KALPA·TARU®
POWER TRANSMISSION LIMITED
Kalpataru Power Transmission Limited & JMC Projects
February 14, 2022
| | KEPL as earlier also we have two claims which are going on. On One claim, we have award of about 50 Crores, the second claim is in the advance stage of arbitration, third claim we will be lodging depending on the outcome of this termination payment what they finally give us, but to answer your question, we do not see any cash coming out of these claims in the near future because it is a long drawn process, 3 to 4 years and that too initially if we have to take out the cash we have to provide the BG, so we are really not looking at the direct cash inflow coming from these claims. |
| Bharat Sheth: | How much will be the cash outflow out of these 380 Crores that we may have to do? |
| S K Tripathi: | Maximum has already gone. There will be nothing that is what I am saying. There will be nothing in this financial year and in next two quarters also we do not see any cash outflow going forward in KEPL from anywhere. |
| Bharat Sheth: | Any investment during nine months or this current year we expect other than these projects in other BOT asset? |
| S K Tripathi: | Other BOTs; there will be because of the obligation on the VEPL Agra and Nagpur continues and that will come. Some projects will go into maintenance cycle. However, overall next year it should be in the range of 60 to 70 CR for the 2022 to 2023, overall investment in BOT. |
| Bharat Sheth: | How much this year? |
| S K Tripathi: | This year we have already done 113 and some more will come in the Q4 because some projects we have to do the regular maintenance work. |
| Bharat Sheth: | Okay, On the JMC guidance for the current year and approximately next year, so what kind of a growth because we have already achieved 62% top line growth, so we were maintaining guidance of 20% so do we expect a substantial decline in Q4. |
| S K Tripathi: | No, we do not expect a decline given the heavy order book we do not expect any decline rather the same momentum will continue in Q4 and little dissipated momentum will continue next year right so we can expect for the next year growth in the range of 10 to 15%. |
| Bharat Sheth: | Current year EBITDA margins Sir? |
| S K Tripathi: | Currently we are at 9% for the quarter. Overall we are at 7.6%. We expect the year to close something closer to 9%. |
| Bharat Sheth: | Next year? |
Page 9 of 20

|---|

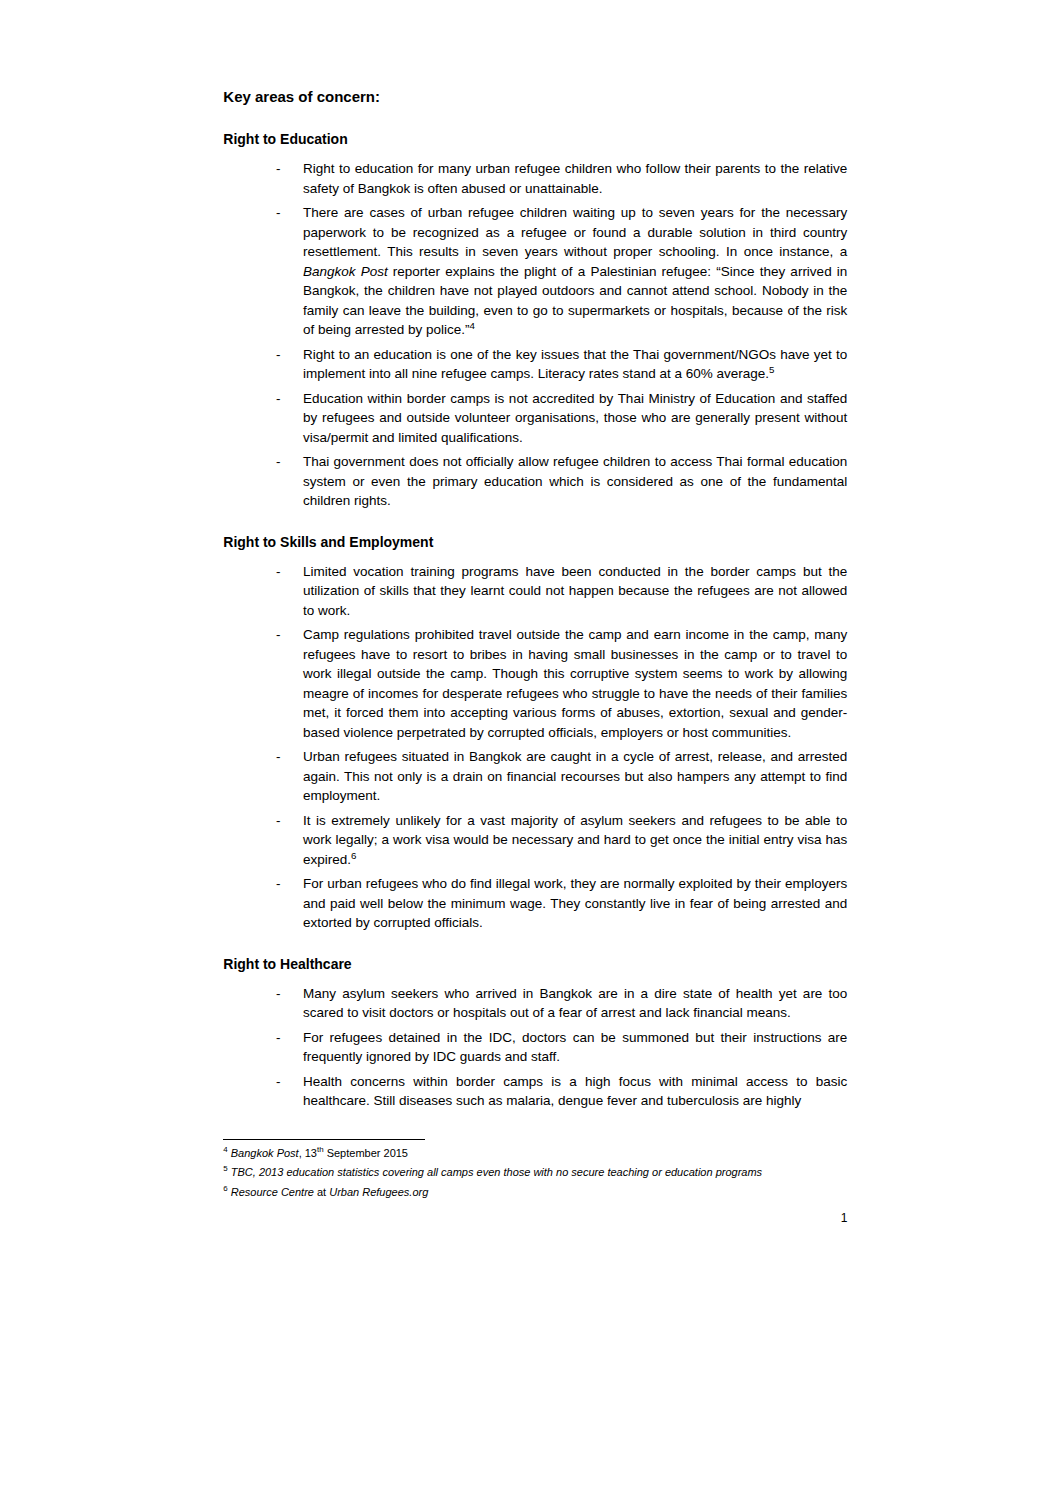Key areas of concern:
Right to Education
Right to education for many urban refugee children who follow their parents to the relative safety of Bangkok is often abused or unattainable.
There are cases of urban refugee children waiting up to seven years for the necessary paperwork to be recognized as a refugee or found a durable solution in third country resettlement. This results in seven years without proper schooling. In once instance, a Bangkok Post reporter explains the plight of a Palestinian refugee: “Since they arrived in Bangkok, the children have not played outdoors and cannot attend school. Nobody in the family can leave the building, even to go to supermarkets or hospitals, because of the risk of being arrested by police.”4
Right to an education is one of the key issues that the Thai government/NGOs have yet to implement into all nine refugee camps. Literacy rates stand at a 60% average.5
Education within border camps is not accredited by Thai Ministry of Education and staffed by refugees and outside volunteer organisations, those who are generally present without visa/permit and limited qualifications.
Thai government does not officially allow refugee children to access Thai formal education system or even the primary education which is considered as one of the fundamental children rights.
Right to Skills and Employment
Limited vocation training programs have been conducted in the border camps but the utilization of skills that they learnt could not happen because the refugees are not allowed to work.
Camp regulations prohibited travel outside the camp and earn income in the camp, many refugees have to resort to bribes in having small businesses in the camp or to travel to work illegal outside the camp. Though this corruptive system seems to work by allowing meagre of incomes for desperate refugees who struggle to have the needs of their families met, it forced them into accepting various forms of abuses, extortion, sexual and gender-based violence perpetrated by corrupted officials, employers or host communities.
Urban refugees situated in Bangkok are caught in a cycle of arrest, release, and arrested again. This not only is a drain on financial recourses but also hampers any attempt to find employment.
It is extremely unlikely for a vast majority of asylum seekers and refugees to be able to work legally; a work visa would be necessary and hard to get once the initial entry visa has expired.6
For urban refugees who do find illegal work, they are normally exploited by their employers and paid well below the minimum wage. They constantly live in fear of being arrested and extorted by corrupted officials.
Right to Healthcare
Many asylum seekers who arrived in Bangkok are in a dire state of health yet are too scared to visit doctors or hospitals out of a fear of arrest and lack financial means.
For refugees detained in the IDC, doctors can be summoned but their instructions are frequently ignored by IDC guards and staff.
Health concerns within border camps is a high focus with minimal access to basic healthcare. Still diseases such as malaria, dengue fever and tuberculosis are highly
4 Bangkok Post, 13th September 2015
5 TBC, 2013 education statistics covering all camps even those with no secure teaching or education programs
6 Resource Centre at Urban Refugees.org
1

|---|

## Instructions to follow
An exact copy of the lines above, from the one containing "KALPA·TARU®" down to the one containing "investment in BOT. |" and including both, is the whole answer; retype it and nothing else.

## Output for this task
KALPA·TARU®
POWER TRANSMISSION LIMITED
Kalpataru Power Transmission Limited & JMC Projects
February 14, 2022
| | KEPL as earlier also we have two claims which are going on. On One claim, we have award of about 50 Crores, the second claim is in the advance stage of arbitration, third claim we will be lodging depending on the outcome of this termination payment what they finally give us, but to answer your question, we do not see any cash coming out of these claims in the near future because it is a long drawn process, 3 to 4 years and that too initially if we have to take out the cash we have to provide the BG, so we are really not looking at the direct cash inflow coming from these claims. |
| Bharat Sheth: | How much will be the cash outflow out of these 380 Crores that we may have to do? |
| S K Tripathi: | Maximum has already gone. There will be nothing that is what I am saying. There will be nothing in this financial year and in next two quarters also we do not see any cash outflow going forward in KEPL from anywhere. |
| Bharat Sheth: | Any investment during nine months or this current year we expect other than these projects in other BOT asset? |
| S K Tripathi: | Other BOTs; there will be because of the obligation on the VEPL Agra and Nagpur continues and that will come. Some projects will go into maintenance cycle. However, overall next year it should be in the range of 60 to 70 CR for the 2022 to 2023, overall investment in BOT. |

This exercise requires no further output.